A 0.2-micron filter is contraindicated with administration of blood or blood components and lipid emulsions. Other contraindications include the administration of low-volume medications (total amount <5 mL over 24 hours), IV push medications, medications with pharmacological properties that are altered by the filter membrane, and medications that adhere to the filter membrane.
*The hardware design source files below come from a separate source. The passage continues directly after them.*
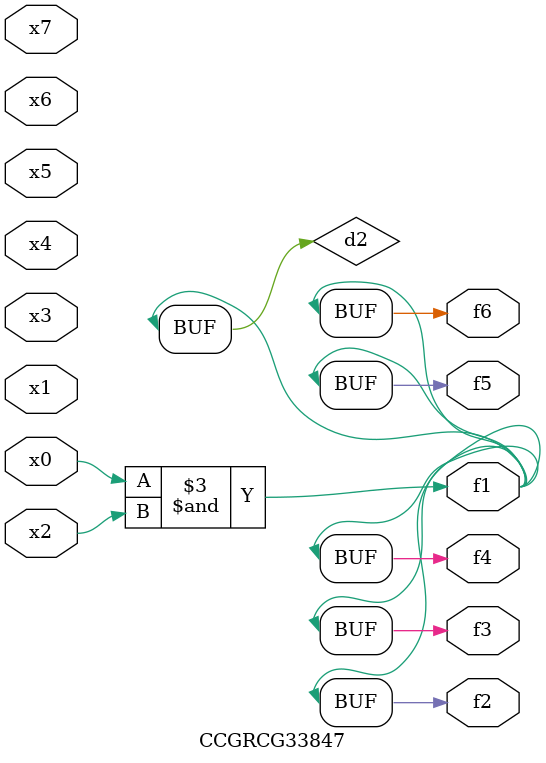
<source format=v>
module CCGRCG33847(
	input x0, x1, x2, x3, x4, x5, x6, x7,
	output f1, f2, f3, f4, f5, f6
);

	wire d1, d2;

	nor (d1, x3, x6);
	and (d2, x0, x2);
	assign f1 = d2;
	assign f2 = d2;
	assign f3 = d2;
	assign f4 = d2;
	assign f5 = d2;
	assign f6 = d2;
endmodule

</source>
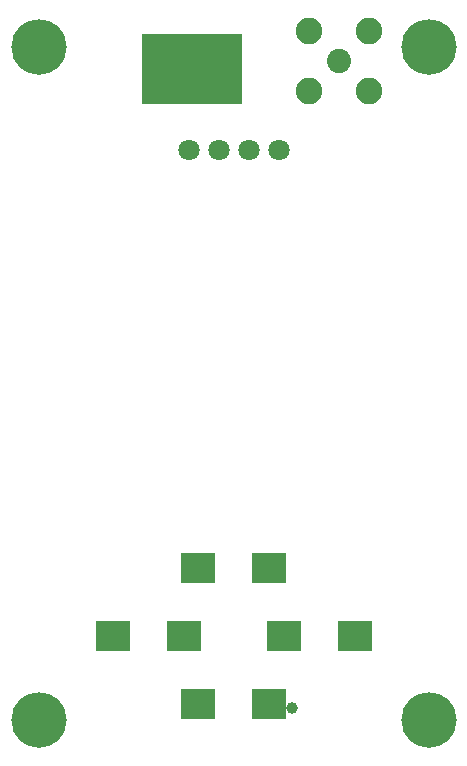
<source format=gbr>
%TF.GenerationSoftware,KiCad,Pcbnew,7.0.7-7.0.7~ubuntu22.04.1*%
%TF.CreationDate,2023-11-01T16:15:55-07:00*%
%TF.ProjectId,Wardriver-PCB,57617264-7269-4766-9572-2d5043422e6b,rev?*%
%TF.SameCoordinates,Original*%
%TF.FileFunction,Soldermask,Top*%
%TF.FilePolarity,Negative*%
%FSLAX46Y46*%
G04 Gerber Fmt 4.6, Leading zero omitted, Abs format (unit mm)*
G04 Created by KiCad (PCBNEW 7.0.7-7.0.7~ubuntu22.04.1) date 2023-11-01 16:15:55*
%MOMM*%
%LPD*%
G01*
G04 APERTURE LIST*
%ADD10R,8.500000X6.000000*%
%ADD11R,3.000000X2.500000*%
%ADD12C,4.700000*%
%ADD13C,1.800000*%
%ADD14C,2.050000*%
%ADD15C,2.250000*%
%ADD16C,1.000000*%
G04 APERTURE END LIST*
D10*
%TO.C,REF\u002A\u002A*%
X-3500000Y26600000D03*
%TD*%
D11*
%TO.C,SW4*%
X3000000Y-27125000D03*
X-3000000Y-27155000D03*
%TD*%
D12*
%TO.C,*%
X16500000Y28500000D03*
%TD*%
%TO.C,*%
X16500000Y-28500000D03*
%TD*%
D11*
%TO.C,SW3*%
X10250000Y-21375000D03*
X4250000Y-21405000D03*
%TD*%
D12*
%TO.C,*%
X-16500000Y28500000D03*
%TD*%
D13*
%TO.C,U3*%
X-3810000Y19750000D03*
X-1270000Y19750000D03*
X1270000Y19750000D03*
X3810000Y19750000D03*
%TD*%
D11*
%TO.C,SW1*%
X-3000000Y-15655000D03*
X3000000Y-15625000D03*
%TD*%
D12*
%TO.C,REF\u002A\u002A*%
X-16500000Y-28500000D03*
%TD*%
D11*
%TO.C,SW2*%
X-10250000Y-21405000D03*
X-4250000Y-21375000D03*
%TD*%
D14*
%TO.C,REF\u002A\u002A*%
X8900000Y27300000D03*
D15*
X11440000Y24760000D03*
X11440000Y29840000D03*
X6360000Y24760000D03*
X6360000Y29840000D03*
%TD*%
D16*
%TO.C,J1*%
X4930000Y-27500000D03*
X-3050000Y-27500000D03*
%TD*%
M02*

</source>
All filters have a certain pressure value at which they will allow the passage of air from one side of a wetted hydrophilic membrane to the other. Filters are also rated according to the pounds per square inch (psi) of pressure they can withstand. The filter should withstand the psi exerted by the infusion pump, or rupture may occur. If the psi rating of the housing is less than that of the filter membrane, excess force will break the housing.
Blood Filters
In accordance with the American Association of Blood Banks, blood components must be transfused through special tubing with a filter designed to remove blood clots and potentially harmful particles (AABB, 2018). Blood administration sets have a standard clot filter of 170 to 260 microns. These filters are intended to remove coagulated products, microclots, and debris resulting from collection and storage. Commercially available filters include the standard clot filter, the microaggregate filter, and the leukocyte reduction filter. Refer to Chapter 11 for information related to filtration in transfusion therapy.